Ms. Angela A. Adams

How to create award-winning public art

Posted by Ms. Angela A. Adams, Aug 26, 2015 1 comment


Ms. Angela A. Adams

This year, Arlington Public Art received our seventh PAN Year in Review Award since the award program began in 2000We feel honored to be so distinguished. Christian Moeller’s Quill (2014) joins Liquid Pixels by Ned Kahn (2002); Memory Bricks by Winnie Owens-Hart (2005); Cultivus Loci: Suckahanna by Jann Rosen-Queralt (2006);  Flame by Ray King (2007); CO2LED by Jack Sanders, Robert Gay and Butch Anthony (2008); and Echo by Richard Deutsch (2012), our other Year in Review Award winners.

So how did we do it?

1.     We wrote an evergreen policy & masterplan which guide our work to this day.

2.     We actively cultivate our relationships with the real estate development community, members of which commissioned three of our seven award-winning projects. 

3.     We actively cultivate our relationships with fellow County staff in other departments, who commissioned three of the remaining four winners.

4.     We directly commission projects that others aren’t doing and often directly select artists to create them; this resulted in our seventh winner.

5.     We make sure to stay abreast of what is important to Arlington County and put artists in places where community resources (time, energy and money) are engaged. This is our unofficial motto.

6.     We have always led with a placemaking mentality. Our policy directs us “to create exciting, appealing, and harmonious public spaces by integrating art into architecture, urban design and the planning of infrastructure at the earliest design stage.”

7.     We strive for excellence in the artists, staff, consultants, and committee members we recruit.
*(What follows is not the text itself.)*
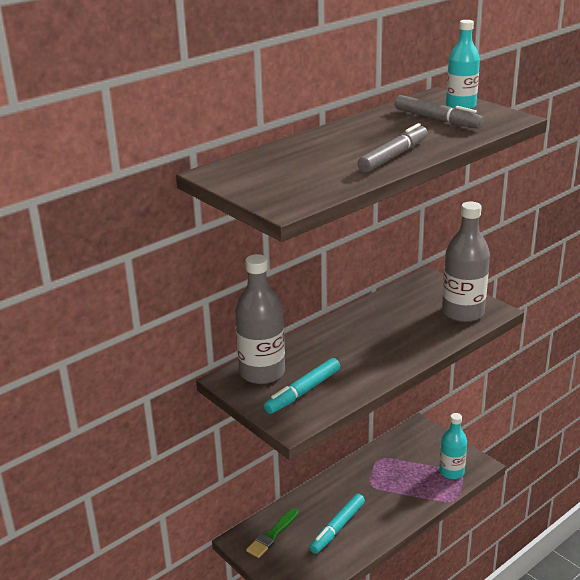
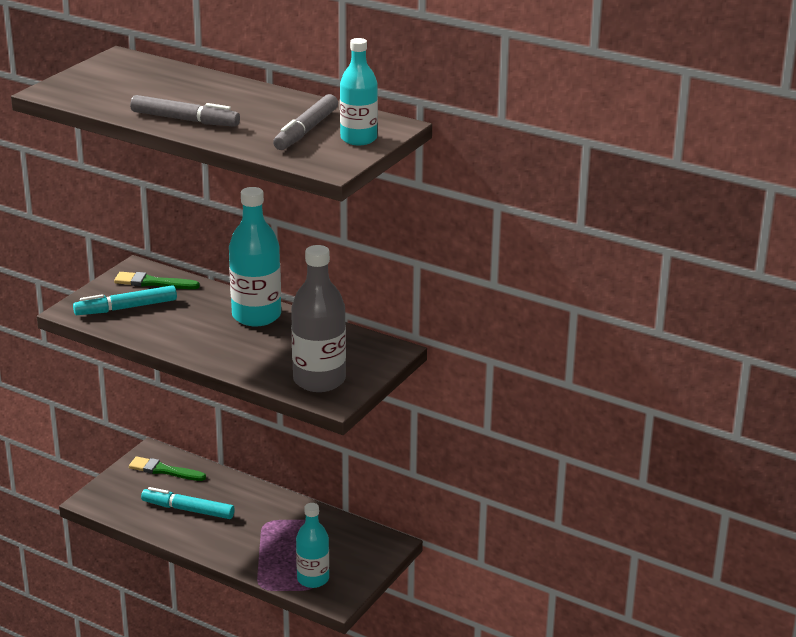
camera: 70 degrees right, 0 degrees up
grey bottle [235,254,285,384] -> green brush [114,272,200,289]
turquoise marker [264,358,340,414] -> turquoise marker turned 45 degrees counterclockwise [73,285,177,315]
none -> turquoise bottle [229,187,281,326]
We never stop innovating, trying new things and learning from one another.

In my twenty five years commissioning public art, I have witnessed significant changes in the field, mostly for the better. Worldwide, there are more people interested in sponsoring and creating public art than ever before; both the folks who create the opportunities and those who answer their calls are expanding in definition. Many of us are moving beyond the dominant percent for art model and looking for new ways to fund and administer our projects. 

Perhaps most important, many of us in the field are paying more attention to what active roles we can play in shaping the look and improving the civic “glue” of our cities and towns. It feels like our collective work in the field of public art has taken on greater relevance and potential at this critical moment in the history of urbanism -- an unquestionable golden age for public art in the U.S.. 

Kudos to AFTA’s Public Art Network on fifteen years of the Year in Review program. May we all continue to strive to provide the very best in public art for the communities that we serve.

1 responses for How to create award-winning public art

Comments

October 05, 2015 at 12:28 pm

Can you please expand on this statement with specific examples, we are always interested in innovative funding streams -- Many of us are moving beyond the dominant percent for art model and looking for new ways to fund and administer our projects.